10 Must-Know Facts About Women Who Suffer From Migraines

woman with a migraineIf you've ever contended with a brutal, nearly debilitating collection of neurological symptoms known as a migraine, you're in good company. For nearly 30 million Americans, migraines are a regular occurence. And about three out of four migraine sufferers is a woman. That is a whole LOT of pain. Ugh.


But the more we know about the medical condition, the more likely we may be to keep it at bay. Here, 10 scientific facts about women and migraines.

1. Your period may have something to do with it. More than half of women's migraines happen right before, during, or after a woman has her period, according to the U.S. Department of Health & Human Services. Docs may refer to this as "menstrual migraine," but if you have them around your period, chances are you probably get them at other points during the month as well. Experts attribute the higher incidence around your period to a drop in estrogen and progesterone. And estrogen controls neurochemicals that affect pain.

2. But menopause may improve them. Perhaps the same hormones could be responsible for fewer migraines as you get older. About two-thirds of women with migraines report that their symptoms improve when they go through menopause.

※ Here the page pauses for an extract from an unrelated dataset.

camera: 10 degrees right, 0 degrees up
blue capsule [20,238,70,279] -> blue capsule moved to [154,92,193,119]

3. Women may suffer more, because of our brains. Researchers from Boston Children’s Hospital and Harvard Medical School found that women who had migraines rated them as being as intense as the men did, but they tended to find them more unpleasant. They then looked at brain scans and found female migraine sufferers showed slightly thicker gray matter than men in two regions: one, the posterior insula, is well-known in pain processing; the other, the precuneus, has been recently linked to migraines but is more widely known as a fundamental brain hub that may house a person's consciousness or sense of self.

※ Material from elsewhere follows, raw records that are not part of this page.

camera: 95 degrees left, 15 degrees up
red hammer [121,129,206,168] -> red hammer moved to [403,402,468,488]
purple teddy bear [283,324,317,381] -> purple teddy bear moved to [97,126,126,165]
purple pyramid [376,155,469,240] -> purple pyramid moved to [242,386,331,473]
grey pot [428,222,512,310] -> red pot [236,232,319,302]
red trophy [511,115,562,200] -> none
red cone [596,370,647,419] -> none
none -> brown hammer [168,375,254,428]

The upshot: We may have greater activation of emotional pain processing which ties into the unpleasantness we associate with migraine.

More from The Stir: The News Women With Migraines Definitely Don't Want to Hear

4. Migraine may not have to do with expanding blood vessels. We've all heard that migraine pain is caused by expanded blood vessels, but a published in The Lancet Neurology found that arteries on the outside of the skull did not expand during women's migraine attacks. Instead, they believe migraine pain occurs because the nerve fibers around the blood vessels become extra sensitive.

5. Women who experience migraines have a higher risk of depression. Researchers at Brigham and Women's Hospital in Boston, Massachusetts looked at medical histories of women over 45 years old.  Compared to women with no history of migraine, those who had ever had one were 36 percent more likely to become depressed. Women who used to get the headaches but were migraine-free in the year leading up to the study were 41 percent more likely to be diagnosed with depression. The type of migraine women experienced did not influence depression risk. Clearly, there's a link; scientists now aim to identify brain chemicals that may contribute to both conditions.

women migraines

6. A migraine may not be the best excuse for a "not tonight, honey." Having sex helped treat a migraine in 60 percent of sufferers, according to researchers from the University of Munster in Germany. It worked for cluster headaches, too. The reason: Sex triggers the release of endorphins, which act as natural painkillers.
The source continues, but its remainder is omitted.